NTT Communication Science Laboratories, NTT Corporation, 3-1 Morinosato Wakamiya, Atsugi, Kanagawa 243-0198, Japan.
Philos Trans R Soc Lond B Biol Sci. 2012 Apr 5;367(1591):977-87. doi: 10.1098/rstb.2011.0370.
Recent studies have shown that auditory scene analysis involves distributed neural sites below, in, and beyond the auditory cortex (AC). However, it remains unclear what role each site plays and how they interact in the formation and selection of auditory percepts. We addressed this issue through perceptual multistability phenomena, namely, spontaneous perceptual switching in auditory streaming (AS) for a sequence of repeated triplet tones, and perceptual changes for a repeated word, known as verbal transformations (VTs). An event-related fMRI analysis revealed brain activity timelocked to perceptual switching in the cerebellum for AS, in frontal areas for VT, and the AC and thalamus for both. The results suggest that motor-based prediction, produced by neural networks outside the auditory system, plays essential roles in the segmentation of acoustic sequences both in AS and VT. The frequency of perceptual switching was determined by a balance between the activation of two sites, which are proposed to be involved in exploring novel perceptual organization and stabilizing current perceptual organization. The effect of the gene polymorphism of catechol-O-methyltransferase (COMT) on individual variations in switching frequency suggests that the balance of exploration and stabilization is modulated by catecholamines such as dopamine and noradrenalin.
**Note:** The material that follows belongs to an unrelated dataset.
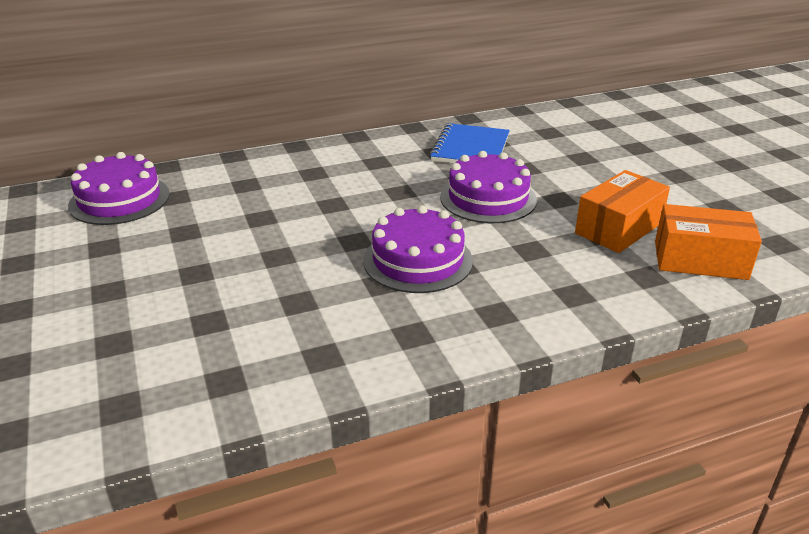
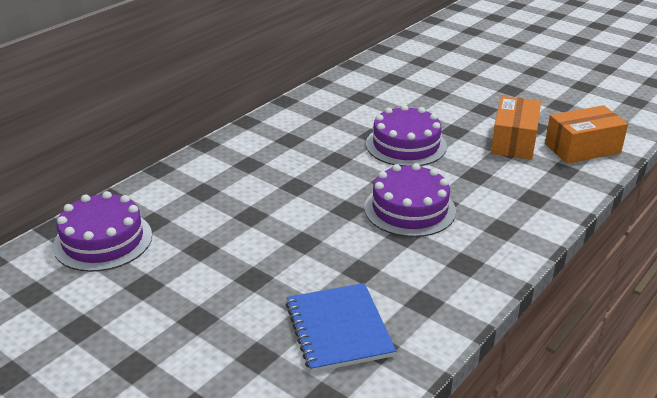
camera: 30 degrees left, 0 degrees up
(470, 148) = (349, 107): blue notebook -> blue notebook (339, 329)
These mechanisms would support the noteworthy flexibility of auditory scene analysis.
最近的研究表明,听觉场景分析涉及到听觉皮层(AC)下方、内部和之外的分布式神经区域。然而,每个区域的作用以及它们在听觉感知的形成和选择中如何相互作用仍然不清楚。我们通过感知多稳定性现象来解决这个问题,即重复三音序列的听觉流(AS)中的自发感知转换,以及重复单词的感知变化,称为言语转换(VT)。事件相关 fMRI 分析显示,小脑对 AS 的感知转换、额叶区域对 VT 的感知转换以及 AC 和丘脑对两者的感知转换都有时间锁定的大脑活动。研究结果表明,由听觉系统以外的神经网络产生的基于运动的预测在 AS 和 VT 中对声音序列的分割起着至关重要的作用。感知转换的频率取决于两个区域的激活之间的平衡,这两个区域被认为参与探索新的感知组织和稳定当前的感知组织。儿茶酚-O-甲基转移酶(COMT)基因多态性对个体切换频率的影响表明,探索和稳定之间的平衡受到多巴胺和去甲肾上腺素等儿茶酚胺的调节。这些机制将支持听觉场景分析的显著灵活性。